### ASSIGNMENT
Rename "授权协议" to "授权框架" in the items, starting from the first line and going on through the line with "- 用一句话总结来说，OAuth 2.0 就是一种授权协议". Give back only those lines, with nothing else changed.

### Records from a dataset
• • • •

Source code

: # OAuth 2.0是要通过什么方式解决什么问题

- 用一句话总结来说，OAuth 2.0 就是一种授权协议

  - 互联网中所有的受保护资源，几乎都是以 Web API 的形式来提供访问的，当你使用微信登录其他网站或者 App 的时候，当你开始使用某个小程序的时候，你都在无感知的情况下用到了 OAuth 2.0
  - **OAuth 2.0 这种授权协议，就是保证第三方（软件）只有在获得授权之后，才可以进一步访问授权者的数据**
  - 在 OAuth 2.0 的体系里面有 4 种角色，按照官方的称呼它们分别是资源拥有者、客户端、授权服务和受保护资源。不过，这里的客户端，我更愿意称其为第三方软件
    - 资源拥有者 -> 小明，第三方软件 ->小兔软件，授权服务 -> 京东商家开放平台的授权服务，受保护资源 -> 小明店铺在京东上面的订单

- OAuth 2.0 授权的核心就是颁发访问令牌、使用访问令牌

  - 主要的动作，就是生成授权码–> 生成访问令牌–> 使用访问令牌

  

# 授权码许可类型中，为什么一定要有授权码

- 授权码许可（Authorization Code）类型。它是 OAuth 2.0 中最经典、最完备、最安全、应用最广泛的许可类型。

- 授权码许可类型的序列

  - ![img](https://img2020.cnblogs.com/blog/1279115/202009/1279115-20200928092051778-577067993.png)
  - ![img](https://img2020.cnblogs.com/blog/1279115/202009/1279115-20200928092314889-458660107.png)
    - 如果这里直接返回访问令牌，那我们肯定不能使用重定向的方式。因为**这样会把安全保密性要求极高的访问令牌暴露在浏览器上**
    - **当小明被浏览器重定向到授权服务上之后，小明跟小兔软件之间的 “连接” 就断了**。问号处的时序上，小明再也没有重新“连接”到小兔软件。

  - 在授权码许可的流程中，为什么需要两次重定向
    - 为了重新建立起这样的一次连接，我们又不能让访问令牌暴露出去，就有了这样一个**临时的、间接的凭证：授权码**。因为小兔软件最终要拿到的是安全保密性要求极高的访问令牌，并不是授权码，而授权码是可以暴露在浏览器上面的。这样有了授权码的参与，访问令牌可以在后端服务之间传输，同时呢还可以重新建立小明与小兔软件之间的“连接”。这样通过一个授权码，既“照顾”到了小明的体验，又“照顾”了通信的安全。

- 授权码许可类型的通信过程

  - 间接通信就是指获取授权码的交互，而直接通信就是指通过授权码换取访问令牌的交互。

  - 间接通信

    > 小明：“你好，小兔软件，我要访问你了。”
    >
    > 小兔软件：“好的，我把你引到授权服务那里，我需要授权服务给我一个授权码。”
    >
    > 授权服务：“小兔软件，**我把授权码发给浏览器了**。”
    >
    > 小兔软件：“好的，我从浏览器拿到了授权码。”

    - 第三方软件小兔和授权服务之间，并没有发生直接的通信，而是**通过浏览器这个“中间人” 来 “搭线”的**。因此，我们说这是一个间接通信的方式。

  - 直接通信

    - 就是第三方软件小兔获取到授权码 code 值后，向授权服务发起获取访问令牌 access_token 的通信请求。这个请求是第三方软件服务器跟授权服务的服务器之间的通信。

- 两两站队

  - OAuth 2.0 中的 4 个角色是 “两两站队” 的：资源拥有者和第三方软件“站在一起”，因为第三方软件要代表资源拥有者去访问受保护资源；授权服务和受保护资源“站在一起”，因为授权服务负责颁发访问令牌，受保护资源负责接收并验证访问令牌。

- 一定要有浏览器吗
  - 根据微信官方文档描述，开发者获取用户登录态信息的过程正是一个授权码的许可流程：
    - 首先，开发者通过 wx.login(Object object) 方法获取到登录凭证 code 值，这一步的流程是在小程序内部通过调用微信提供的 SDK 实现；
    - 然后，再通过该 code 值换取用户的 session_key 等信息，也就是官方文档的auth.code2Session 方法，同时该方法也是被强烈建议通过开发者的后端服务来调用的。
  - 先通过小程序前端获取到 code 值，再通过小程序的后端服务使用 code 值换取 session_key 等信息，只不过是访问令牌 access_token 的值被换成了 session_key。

• • • •

### WRITTEN RESPONSE
Source code

: # OAuth 2.0是要通过什么方式解决什么问题

- 用一句话总结来说，OAuth 2.0 就是一种授权框架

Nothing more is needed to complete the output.